• **Work request**
Reproduce in full the Julia excerpt below on loading datasets and building a HyperNet layer, keeping every line and character unchanged.

Precompiling LuxComponentArraysExt...
1521.3 ms ✓ Lux → LuxComponentArraysExt
1 dependency successfully precompiled in 2 seconds. 109 already precompiled.
Precompiling LuxMLUtilsExt...
2096.8 ms ✓ Lux → LuxMLUtilsExt
1 dependency successfully precompiled in 2 seconds. 164 already precompiled.
Loading Datasets
julia
function load_dataset(
::Type{dset}, n_train::Union{Nothing,Int}, n_eval::Union{Nothing,Int}, batchsize::Int
) where {dset}
(; features, targets) = if n_train === nothing
tmp = dset(:train)
tmp[1:length(tmp)]
else
dset(:train)[1:n_train]
end
x_train, y_train = reshape(features, 28, 28, 1, :), onehotbatch(targets, 0:9)
(; features, targets) = if n_eval === nothing
tmp = dset(:test)
tmp[1:length(tmp)]
else
dset(:test)[1:n_eval]
end
x_test, y_test = reshape(features, 28, 28, 1, :), onehotbatch(targets, 0:9)
return (
DataLoader(
(x_train, y_train);
batchsize=min(batchsize, size(x_train, 4)),
shuffle=true,
partial=false,
),
DataLoader(
(x_test, y_test);
batchsize=min(batchsize, size(x_test, 4)),
shuffle=false,
partial=false,
),
)
end
function load_datasets(batchsize=32)
n_train = parse(Bool, get(ENV, "CI", "false")) ? 1024 : nothing
n_eval = parse(Bool, get(ENV, "CI", "false")) ? 32 : nothing
return load_dataset.((MNIST, FashionMNIST), n_train, n_eval, batchsize)
end
load_datasets (generic function with 2 methods)
Implement a HyperNet Layer
julia
function HyperNet(weight_generator::AbstractLuxLayer, core_network::AbstractLuxLayer)
ca_axes = getaxes(
ComponentArray(Lux.initialparameters(Random.default_rng(), core_network))
)
return @compact(; ca_axes, weight_generator, core_network, dispatch=:HyperNet) do (x, y)

• **Records supplied**
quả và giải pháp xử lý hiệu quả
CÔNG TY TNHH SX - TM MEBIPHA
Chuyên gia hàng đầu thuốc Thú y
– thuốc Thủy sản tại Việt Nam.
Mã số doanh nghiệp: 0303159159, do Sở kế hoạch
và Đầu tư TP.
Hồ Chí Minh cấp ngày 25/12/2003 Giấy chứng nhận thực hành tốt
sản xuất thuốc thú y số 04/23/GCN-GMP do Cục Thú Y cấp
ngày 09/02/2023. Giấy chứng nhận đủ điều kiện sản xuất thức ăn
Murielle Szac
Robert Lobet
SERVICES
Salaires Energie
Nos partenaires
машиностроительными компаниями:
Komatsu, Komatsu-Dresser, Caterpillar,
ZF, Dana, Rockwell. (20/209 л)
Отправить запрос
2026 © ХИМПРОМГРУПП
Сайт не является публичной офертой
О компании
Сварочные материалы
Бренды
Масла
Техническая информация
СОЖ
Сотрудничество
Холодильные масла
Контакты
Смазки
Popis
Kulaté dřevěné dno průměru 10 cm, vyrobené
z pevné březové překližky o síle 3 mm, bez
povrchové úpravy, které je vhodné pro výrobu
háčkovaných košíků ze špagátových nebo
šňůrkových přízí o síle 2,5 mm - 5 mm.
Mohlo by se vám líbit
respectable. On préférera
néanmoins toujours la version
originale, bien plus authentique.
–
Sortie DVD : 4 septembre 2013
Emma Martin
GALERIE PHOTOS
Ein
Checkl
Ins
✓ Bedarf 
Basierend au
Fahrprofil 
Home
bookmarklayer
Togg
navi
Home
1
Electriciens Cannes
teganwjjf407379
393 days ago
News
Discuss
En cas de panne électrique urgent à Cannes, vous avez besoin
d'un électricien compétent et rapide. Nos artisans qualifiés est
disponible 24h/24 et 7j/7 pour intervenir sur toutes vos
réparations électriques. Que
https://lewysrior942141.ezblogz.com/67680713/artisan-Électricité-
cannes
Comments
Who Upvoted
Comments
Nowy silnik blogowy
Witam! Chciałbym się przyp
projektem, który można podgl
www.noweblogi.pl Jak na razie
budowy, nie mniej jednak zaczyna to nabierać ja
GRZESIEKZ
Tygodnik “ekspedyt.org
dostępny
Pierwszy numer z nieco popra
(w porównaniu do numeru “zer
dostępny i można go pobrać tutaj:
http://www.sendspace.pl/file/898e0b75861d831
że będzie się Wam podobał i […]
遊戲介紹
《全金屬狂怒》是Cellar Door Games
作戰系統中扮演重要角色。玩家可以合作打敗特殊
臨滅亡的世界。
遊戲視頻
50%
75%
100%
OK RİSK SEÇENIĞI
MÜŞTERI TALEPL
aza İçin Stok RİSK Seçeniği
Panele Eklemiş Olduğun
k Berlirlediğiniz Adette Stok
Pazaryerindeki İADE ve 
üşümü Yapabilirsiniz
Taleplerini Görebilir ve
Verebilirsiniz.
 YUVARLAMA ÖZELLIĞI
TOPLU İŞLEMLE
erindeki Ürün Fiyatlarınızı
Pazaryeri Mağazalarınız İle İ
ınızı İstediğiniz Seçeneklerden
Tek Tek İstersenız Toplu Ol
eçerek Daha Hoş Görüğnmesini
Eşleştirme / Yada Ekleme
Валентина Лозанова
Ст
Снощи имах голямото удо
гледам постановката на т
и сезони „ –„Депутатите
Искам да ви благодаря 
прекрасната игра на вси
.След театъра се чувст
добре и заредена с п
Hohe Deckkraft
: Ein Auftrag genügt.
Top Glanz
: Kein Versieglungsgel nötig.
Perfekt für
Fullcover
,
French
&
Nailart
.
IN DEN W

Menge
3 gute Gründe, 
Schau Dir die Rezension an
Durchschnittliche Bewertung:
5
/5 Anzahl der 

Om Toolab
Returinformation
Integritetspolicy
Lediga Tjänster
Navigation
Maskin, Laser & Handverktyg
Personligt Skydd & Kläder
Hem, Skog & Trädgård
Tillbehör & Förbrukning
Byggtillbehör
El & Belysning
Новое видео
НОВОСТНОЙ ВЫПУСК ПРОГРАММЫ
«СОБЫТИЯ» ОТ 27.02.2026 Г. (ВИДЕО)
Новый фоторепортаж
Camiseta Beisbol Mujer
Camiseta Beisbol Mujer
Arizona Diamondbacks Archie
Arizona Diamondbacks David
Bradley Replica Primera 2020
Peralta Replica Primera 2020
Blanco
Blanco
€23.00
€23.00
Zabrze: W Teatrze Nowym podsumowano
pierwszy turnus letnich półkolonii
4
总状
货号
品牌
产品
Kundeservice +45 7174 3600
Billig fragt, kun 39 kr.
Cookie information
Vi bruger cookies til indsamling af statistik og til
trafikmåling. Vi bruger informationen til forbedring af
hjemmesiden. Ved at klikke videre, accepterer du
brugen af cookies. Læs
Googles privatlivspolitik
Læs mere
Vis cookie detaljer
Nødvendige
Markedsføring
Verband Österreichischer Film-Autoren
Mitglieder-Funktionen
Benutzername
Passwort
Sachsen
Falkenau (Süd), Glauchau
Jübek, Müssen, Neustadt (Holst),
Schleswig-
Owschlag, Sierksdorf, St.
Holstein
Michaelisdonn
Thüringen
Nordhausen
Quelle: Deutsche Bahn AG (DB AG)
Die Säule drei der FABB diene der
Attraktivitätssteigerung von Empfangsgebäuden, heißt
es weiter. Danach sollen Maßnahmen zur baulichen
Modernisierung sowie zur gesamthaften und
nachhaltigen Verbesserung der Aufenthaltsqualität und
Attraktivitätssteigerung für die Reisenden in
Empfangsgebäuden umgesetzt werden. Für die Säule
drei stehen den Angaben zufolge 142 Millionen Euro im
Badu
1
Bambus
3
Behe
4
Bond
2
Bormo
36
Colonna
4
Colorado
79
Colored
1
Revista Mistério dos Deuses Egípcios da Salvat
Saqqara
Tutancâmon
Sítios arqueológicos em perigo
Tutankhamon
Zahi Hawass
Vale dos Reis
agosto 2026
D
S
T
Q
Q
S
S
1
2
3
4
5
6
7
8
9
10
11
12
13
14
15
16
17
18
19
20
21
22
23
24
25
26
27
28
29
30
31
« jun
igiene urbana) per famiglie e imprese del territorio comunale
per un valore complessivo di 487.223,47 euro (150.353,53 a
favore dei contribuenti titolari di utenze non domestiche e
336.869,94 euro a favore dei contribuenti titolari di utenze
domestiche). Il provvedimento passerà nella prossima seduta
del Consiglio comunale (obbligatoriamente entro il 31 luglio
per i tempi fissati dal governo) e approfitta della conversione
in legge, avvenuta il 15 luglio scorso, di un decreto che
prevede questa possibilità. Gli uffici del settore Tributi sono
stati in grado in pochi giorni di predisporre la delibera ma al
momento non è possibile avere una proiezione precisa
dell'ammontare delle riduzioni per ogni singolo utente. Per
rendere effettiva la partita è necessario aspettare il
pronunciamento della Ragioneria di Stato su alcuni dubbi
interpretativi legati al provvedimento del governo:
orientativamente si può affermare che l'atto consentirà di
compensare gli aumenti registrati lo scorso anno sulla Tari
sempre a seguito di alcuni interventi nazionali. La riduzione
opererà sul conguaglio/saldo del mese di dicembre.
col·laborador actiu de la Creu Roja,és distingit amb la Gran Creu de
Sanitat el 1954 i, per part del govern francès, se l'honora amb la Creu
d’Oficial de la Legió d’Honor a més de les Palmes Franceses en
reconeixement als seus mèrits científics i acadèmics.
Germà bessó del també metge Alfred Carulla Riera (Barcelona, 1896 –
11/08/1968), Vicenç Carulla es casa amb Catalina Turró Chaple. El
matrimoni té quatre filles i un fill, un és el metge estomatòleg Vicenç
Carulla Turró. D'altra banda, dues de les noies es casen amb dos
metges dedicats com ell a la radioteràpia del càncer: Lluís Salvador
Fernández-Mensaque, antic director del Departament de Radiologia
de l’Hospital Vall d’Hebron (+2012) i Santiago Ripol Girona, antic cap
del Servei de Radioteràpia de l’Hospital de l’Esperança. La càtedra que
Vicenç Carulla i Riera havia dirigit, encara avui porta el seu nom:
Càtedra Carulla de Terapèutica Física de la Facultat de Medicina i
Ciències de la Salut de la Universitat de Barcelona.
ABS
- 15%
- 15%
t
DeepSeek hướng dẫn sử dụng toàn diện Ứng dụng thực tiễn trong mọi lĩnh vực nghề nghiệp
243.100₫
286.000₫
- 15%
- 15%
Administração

• **Task response**
Precompiling LuxComponentArraysExt...
1521.3 ms ✓ Lux → LuxComponentArraysExt
1 dependency successfully precompiled in 2 seconds. 109 already precompiled.
Precompiling LuxMLUtilsExt...
2096.8 ms ✓ Lux → LuxMLUtilsExt
1 dependency successfully precompiled in 2 seconds. 164 already precompiled.
Loading Datasets
julia
function load_dataset(
::Type{dset}, n_train::Union{Nothing,Int}, n_eval::Union{Nothing,Int}, batchsize::Int
) where {dset}
(; features, targets) = if n_train === nothing
tmp = dset(:train)
tmp[1:length(tmp)]
else
dset(:train)[1:n_train]
end
x_train, y_train = reshape(features, 28, 28, 1, :), onehotbatch(targets, 0:9)
(; features, targets) = if n_eval === nothing
tmp = dset(:test)
tmp[1:length(tmp)]
else
dset(:test)[1:n_eval]
end
x_test, y_test = reshape(features, 28, 28, 1, :), onehotbatch(targets, 0:9)
return (
DataLoader(
(x_train, y_train);
batchsize=min(batchsize, size(x_train, 4)),
shuffle=true,
partial=false,
),
DataLoader(
(x_test, y_test);
batchsize=min(batchsize, size(x_test, 4)),
shuffle=false,
partial=false,
),
)
end
function load_datasets(batchsize=32)
n_train = parse(Bool, get(ENV, "CI", "false")) ? 1024 : nothing
n_eval = parse(Bool, get(ENV, "CI", "false")) ? 32 : nothing
return load_dataset.((MNIST, FashionMNIST), n_train, n_eval, batchsize)
end
load_datasets (generic function with 2 methods)
Implement a HyperNet Layer
julia
function HyperNet(weight_generator::AbstractLuxLayer, core_network::AbstractLuxLayer)
ca_axes = getaxes(
ComponentArray(Lux.initialparameters(Random.default_rng(), core_network))
)
return @compact(; ca_axes, weight_generator, core_network, dispatch=:HyperNet) do (x, y)